Gates' Law: The worse your boss' mood, the more likely he'll walk up behind you while you're playing solitaire on your computer.
Eveready's Law: Your flashlight will work fine right up to the moment a storm knocks out electrical power to your house.
Heloise's Law: Surprise guests arrive only when your home is at its messiest.
Goodyear's Law: The harder it's raining, the greater your chances of getting a flat tire.
Caterpillar's Law: If you're in a hurry to get somewhere, you will encounter street construction detours. Every time.
Macy's Law: The more you want a product, the greater the odds that the store sold the last one five minutes ago.
Ditka's Law: The more your wife wants you to take her out -- right now -- the better the chances your game will go into overtime.
Brewer's Law: The later the hour, the louder the chirp.
1.28.2009
Fixing to go crazy
Brewer's First Law of Possessions: The more stuff you own, the more time and money you spend on repairs.
Most purchases -- anything more complicated than, say, food -- eventually will break. Then you're faced with a crash of decision-making and out-of-pocket expenses. Do you replace the item? Do you call a repairman? Do you repair the item yourself? (Hahahaha.)
Cheap goods get thrown out and replaced. But big-ticket items, such as cars, should be fixed, if possible, so you get the most out of your "investment." This makes good financial sense, but it rarely stops there.
Brewer's Second Law of Possessions: If something breaks in your household, several other items will immediately follow suit.
All your stuff is slowly wearing out. It's a long march from the factory to the landfill, and your stuff is trudging along, corroding and eroding and collecting error messages. Your computer sees your toaster fall dead, and decides it can't push on any longer, either. A toilet smells obsolescence in the air, and the plumbing stumbles. Pretty soon, you're up to your neck in repairmen.
Each household object you accumulate moves you farther along the Time/Money Continuum until you reach the point where the slightest ripple -- a broken coffemaker, say, or a transmission leak -- can result in tsunamis of lost hours and cash.
Which brings us to the Ultimate Theorem of Owning Stuff: Eventually, all your money will go to maintaining the things you already have, which means you can't afford to buy any new stuff. This (along with the size of your garage) proves that the Financial Universe is finite.

● **Problem requirements**: In the piece on owning stuff, what does Brewer's Second Law of Possessions say happens once something in your household breaks?

● **Information provided**:
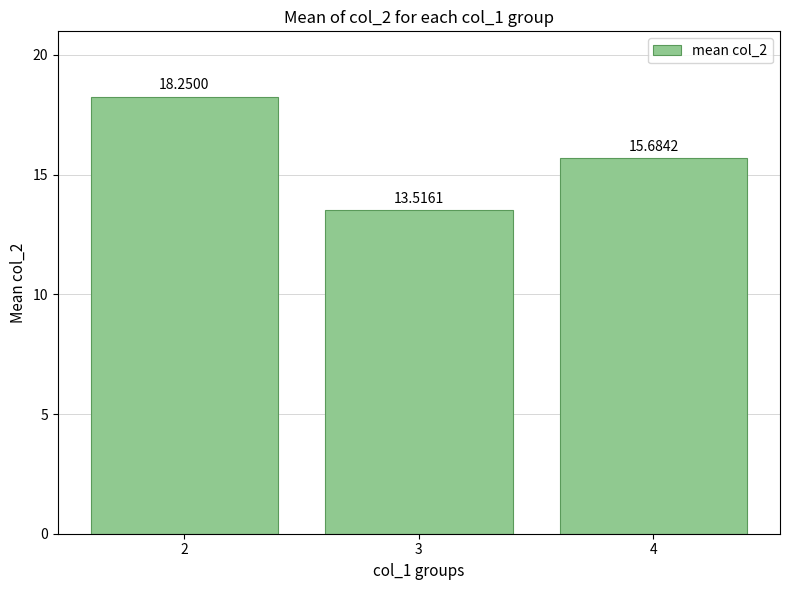

Which category has the highest value across all series?

2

● **Task solution**: Several other items will immediately follow suit.